* **WHAT TO WORK ON**:
Could every line of the data be printed exactly as it reads?

* **GIVEN DATA**:
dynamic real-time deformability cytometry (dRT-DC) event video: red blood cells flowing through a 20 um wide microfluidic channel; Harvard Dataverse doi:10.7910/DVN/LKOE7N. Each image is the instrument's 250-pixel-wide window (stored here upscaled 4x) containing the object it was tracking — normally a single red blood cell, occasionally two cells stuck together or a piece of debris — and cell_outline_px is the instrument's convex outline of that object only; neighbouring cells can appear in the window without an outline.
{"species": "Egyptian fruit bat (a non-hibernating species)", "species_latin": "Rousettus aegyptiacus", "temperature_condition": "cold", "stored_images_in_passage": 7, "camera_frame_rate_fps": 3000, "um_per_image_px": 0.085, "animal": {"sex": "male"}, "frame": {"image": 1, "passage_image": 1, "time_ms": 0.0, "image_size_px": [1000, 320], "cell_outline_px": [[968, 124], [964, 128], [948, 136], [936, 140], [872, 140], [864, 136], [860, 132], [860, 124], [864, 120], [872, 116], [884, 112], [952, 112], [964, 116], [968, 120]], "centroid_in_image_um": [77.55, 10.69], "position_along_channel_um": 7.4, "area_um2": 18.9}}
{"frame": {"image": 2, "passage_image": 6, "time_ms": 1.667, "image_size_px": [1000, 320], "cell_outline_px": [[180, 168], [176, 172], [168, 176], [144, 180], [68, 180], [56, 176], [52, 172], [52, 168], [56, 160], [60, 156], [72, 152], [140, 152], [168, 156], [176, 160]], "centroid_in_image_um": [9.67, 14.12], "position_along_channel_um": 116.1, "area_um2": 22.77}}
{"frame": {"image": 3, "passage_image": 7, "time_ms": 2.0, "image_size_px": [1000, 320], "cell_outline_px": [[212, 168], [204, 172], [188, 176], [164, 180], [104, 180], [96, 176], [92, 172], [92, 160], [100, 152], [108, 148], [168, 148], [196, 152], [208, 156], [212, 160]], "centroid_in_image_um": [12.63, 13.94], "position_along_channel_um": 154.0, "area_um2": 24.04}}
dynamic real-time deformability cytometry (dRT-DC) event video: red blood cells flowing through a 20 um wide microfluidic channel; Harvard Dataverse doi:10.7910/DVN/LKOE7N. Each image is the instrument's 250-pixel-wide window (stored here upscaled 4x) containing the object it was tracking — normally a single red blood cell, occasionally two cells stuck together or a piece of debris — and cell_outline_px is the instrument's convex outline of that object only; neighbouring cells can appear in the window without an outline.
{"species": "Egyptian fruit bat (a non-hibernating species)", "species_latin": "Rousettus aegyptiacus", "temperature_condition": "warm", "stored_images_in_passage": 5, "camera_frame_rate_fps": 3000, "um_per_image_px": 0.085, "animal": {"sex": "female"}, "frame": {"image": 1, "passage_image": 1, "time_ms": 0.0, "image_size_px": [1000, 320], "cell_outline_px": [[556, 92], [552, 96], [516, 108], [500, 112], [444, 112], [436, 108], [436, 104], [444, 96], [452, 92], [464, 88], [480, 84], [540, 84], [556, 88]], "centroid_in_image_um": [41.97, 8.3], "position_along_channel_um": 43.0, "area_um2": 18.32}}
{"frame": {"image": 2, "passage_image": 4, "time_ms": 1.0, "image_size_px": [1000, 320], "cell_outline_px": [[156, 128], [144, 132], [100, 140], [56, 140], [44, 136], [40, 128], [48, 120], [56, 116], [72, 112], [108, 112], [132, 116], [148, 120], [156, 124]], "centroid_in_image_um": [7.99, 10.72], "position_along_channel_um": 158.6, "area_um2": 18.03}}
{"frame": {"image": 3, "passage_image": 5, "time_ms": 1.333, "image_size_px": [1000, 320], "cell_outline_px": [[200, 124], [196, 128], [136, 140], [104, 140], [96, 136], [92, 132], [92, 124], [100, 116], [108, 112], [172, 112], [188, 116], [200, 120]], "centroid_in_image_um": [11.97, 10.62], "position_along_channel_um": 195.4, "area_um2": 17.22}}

* **WRITTEN SOLUTION**:
dynamic real-time deformability cytometry (dRT-DC) event video: red blood cells flowing through a 20 um wide microfluidic channel; Harvard Dataverse doi:10.7910/DVN/LKOE7N. Each image is the instrument's 250-pixel-wide window (stored here upscaled 4x) containing the object it was tracking — normally a single red blood cell, occasionally two cells stuck together or a piece of debris — and cell_outline_px is the instrument's convex outline of that object only; neighbouring cells can appear in the window without an outline.
{"species": "Egyptian fruit bat (a non-hibernating species)", "species_latin": "Rousettus aegyptiacus", "temperature_condition": "cold", "stored_images_in_passage": 7, "camera_frame_rate_fps": 3000, "um_per_image_px": 0.085, "animal": {"sex": "male"}, "frame": {"image": 1, "passage_image": 1, "time_ms": 0.0, "image_size_px": [1000, 320], "cell_outline_px": [[968, 124], [964, 128], [948, 136], [936, 140], [872, 140], [864, 136], [860, 132], [860, 124], [864, 120], [872, 116], [884, 112], [952, 112], [964, 116], [968, 120]], "centroid_in_image_um": [77.55, 10.69], "position_along_channel_um": 7.4, "area_um2": 18.9}}
{"frame": {"image": 2, "passage_image": 6, "time_ms": 1.667, "image_size_px": [1000, 320], "cell_outline_px": [[180, 168], [176, 172], [168, 176], [144, 180], [68, 180], [56, 176], [52, 172], [52, 168], [56, 160], [60, 156], [72, 152], [140, 152], [168, 156], [176, 160]], "centroid_in_image_um": [9.67, 14.12], "position_along_channel_um": 116.1, "area_um2": 22.77}}
{"frame": {"image": 3, "passage_image": 7, "time_ms": 2.0, "image_size_px": [1000, 320], "cell_outline_px": [[212, 168], [204, 172], [188, 176], [164, 180], [104, 180], [96, 176], [92, 172], [92, 160], [100, 152], [108, 148], [168, 148], [196, 152], [208, 156], [212, 160]], "centroid_in_image_um": [12.63, 13.94], "position_along_channel_um": 154.0, "area_um2": 24.04}}
dynamic real-time deformability cytometry (dRT-DC) event video: red blood cells flowing through a 20 um wide microfluidic channel; Harvard Dataverse doi:10.7910/DVN/LKOE7N. Each image is the instrument's 250-pixel-wide window (stored here upscaled 4x) containing the object it was tracking — normally a single red blood cell, occasionally two cells stuck together or a piece of debris — and cell_outline_px is the instrument's convex outline of that object only; neighbouring cells can appear in the window without an outline.
{"species": "Egyptian fruit bat (a non-hibernating species)", "species_latin": "Rousettus aegyptiacus", "temperature_condition": "warm", "stored_images_in_passage": 5, "camera_frame_rate_fps": 3000, "um_per_image_px": 0.085, "animal": {"sex": "female"}, "frame": {"image": 1, "passage_image": 1, "time_ms": 0.0, "image_size_px": [1000, 320], "cell_outline_px": [[556, 92], [552, 96], [516, 108], [500, 112], [444, 112], [436, 108], [436, 104], [444, 96], [452, 92], [464, 88], [480, 84], [540, 84], [556, 88]], "centroid_in_image_um": [41.97, 8.3], "position_along_channel_um": 43.0, "area_um2": 18.32}}
{"frame": {"image": 2, "passage_image": 4, "time_ms": 1.0, "image_size_px": [1000, 320], "cell_outline_px": [[156, 128], [144, 132], [100, 140], [56, 140], [44, 136], [40, 128], [48, 120], [56, 116], [72, 112], [108, 112], [132, 116], [148, 120], [156, 124]], "centroid_in_image_um": [7.99, 10.72], "position_along_channel_um": 158.6, "area_um2": 18.03}}
{"frame": {"image": 3, "passage_image": 5, "time_ms": 1.333, "image_size_px": [1000, 320], "cell_outline_px": [[200, 124], [196, 128], [136, 140], [104, 140], [96, 136], [92, 132], [92, 124], [100, 116], [108, 112], [172, 112], [188, 116], [200, 120]], "centroid_in_image_um": [11.97, 10.62], "position_along_channel_um": 195.4, "area_um2": 17.22}}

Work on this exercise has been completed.